As an example of local usage of user variables, consider the following macro:
\begin{wiplist}%
  \index{Commands!{\tt define}}
  \index{Commands!{\tt new}}
  \index{Commands!{\tt set}}
  \index{Commands!{\tt if}}
  \index{Commands!{\tt move}}
  \index{Commands!{\tt free}}
  \index{Commands!{\tt end}}
  \index{User Variables!commands!{\tt new}}
  \index{User Variables!commands!{\tt free}}
  \item [\wipp] {\tt define radec}\hfill\# \$1--\$6=rah ram ras decd decm decs
  \item [\wipd] {\tt new ra dec}\hfill\# Create new user variables:
    ``ra'' and ``dec''.
  \item [\wipd] {\tt set ra (((\$1 * 60.0) + \$2) * 60.0) + \$3}
  \item [\wipd] {\tt set dec (((abs(\$4) * 60.0) + \$5) * 60.0) + \$6}
  \item [\wipd] {\tt if \$4 < 0 set dec -dec}
  \item [\wipd] {\tt move ra dec}\hfill\# Move to the position (ra, dec).
  \item [\wipd] {\tt free ra dec}\hfill\# Remove the user variables ra and dec.
  \item [\wipd] {\tt end}\hfill\# Finish the definition.
\end{wiplist}
This macro will convert a Right Ascension and Declination position
into units of seconds of time and seconds of arc and moves the current
position to that location.
By creating the user variables {\tt ra} and {\tt dec}
within the macro and then removing them prior to leaving it,
the user has limited the scope of these variables.
In addition, the user has also removed the possibility of inadvertently
altering their value by another macro.

The user should be aware, however, that defining user variables is a
global operation.\index{User Variables!lifetime of new variables}
Just because a variable is defined within a macro does not mean that
it is only seen by that macro or is active only while in that macro.

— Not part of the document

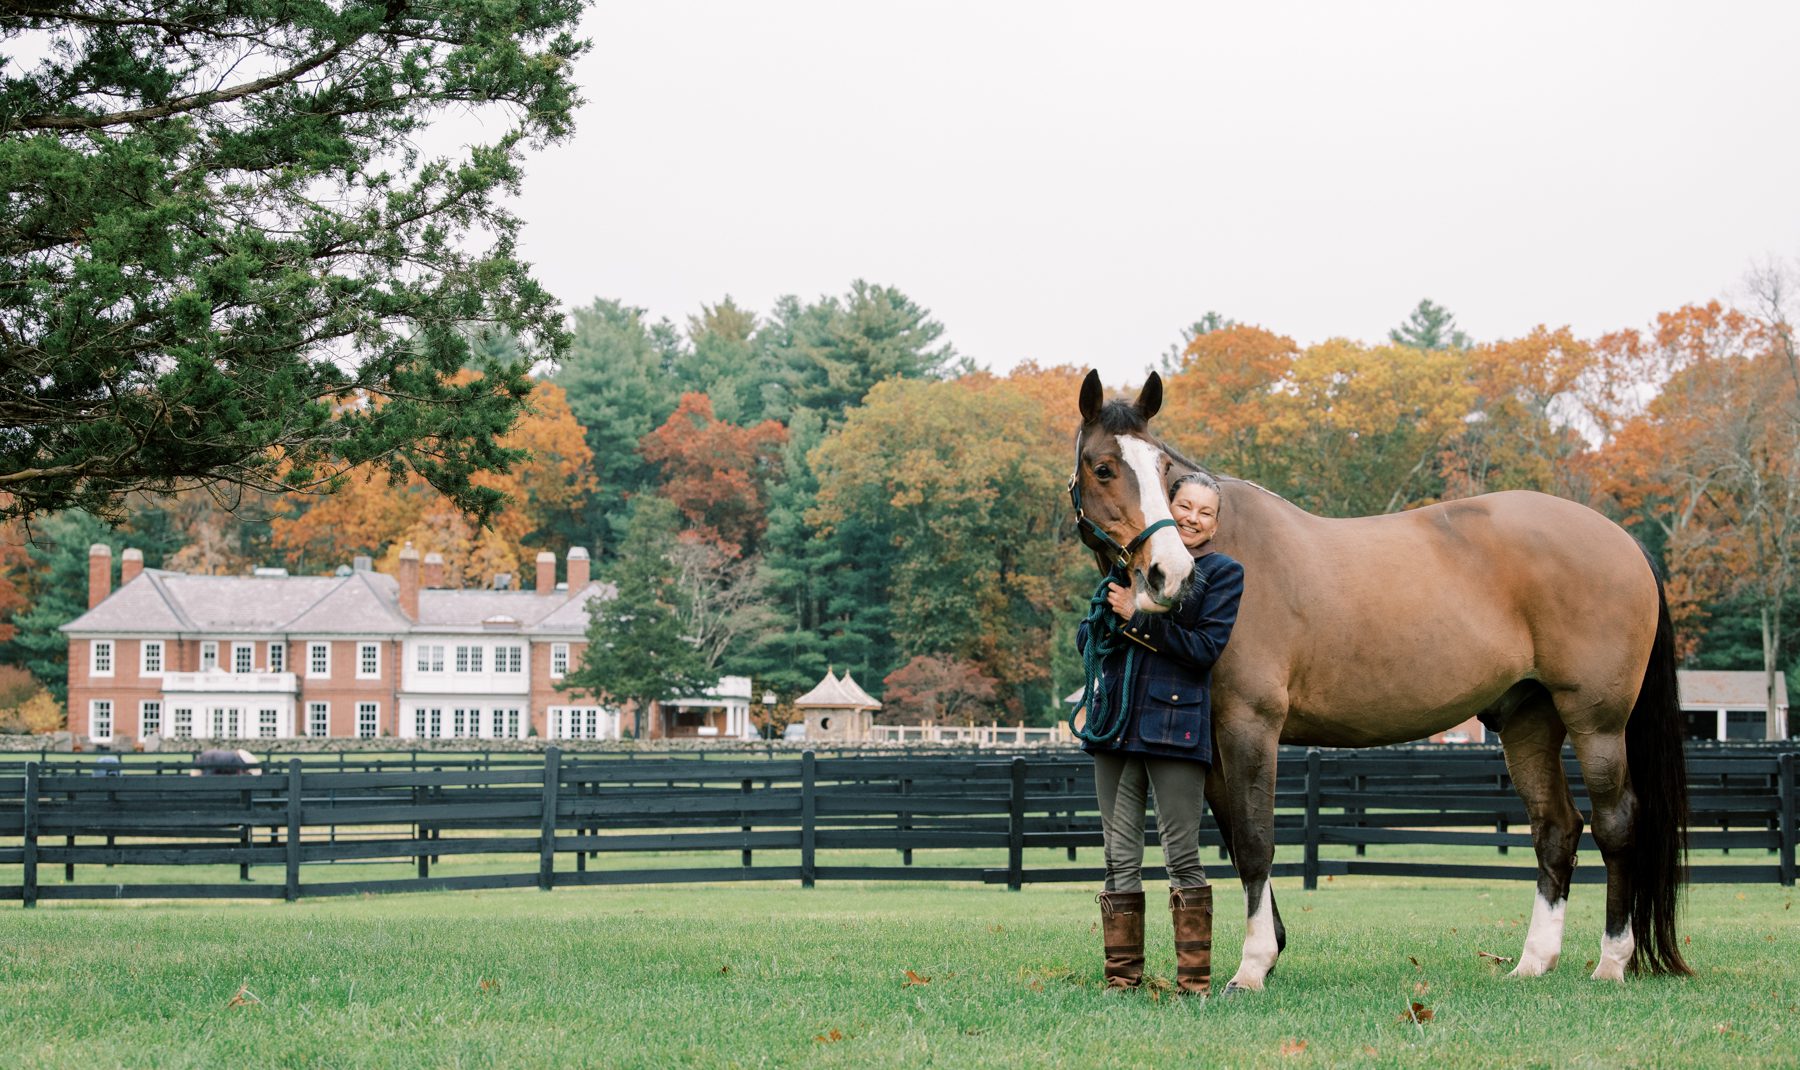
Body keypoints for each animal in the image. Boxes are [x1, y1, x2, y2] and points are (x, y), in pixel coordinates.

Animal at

On the contrary, user defined variables exist in same way as predefined
user variables and do so until they are removed.
For this reason, care is needed when defining local variables.
In the example above,
another macro could define these same variables and then call the macro
{\tt radec}.
This would cause the macro {\tt radec} to abort when
the {\tt new} command is reached.
Therefore, make sure your local names are ``really'' local (\ie unique).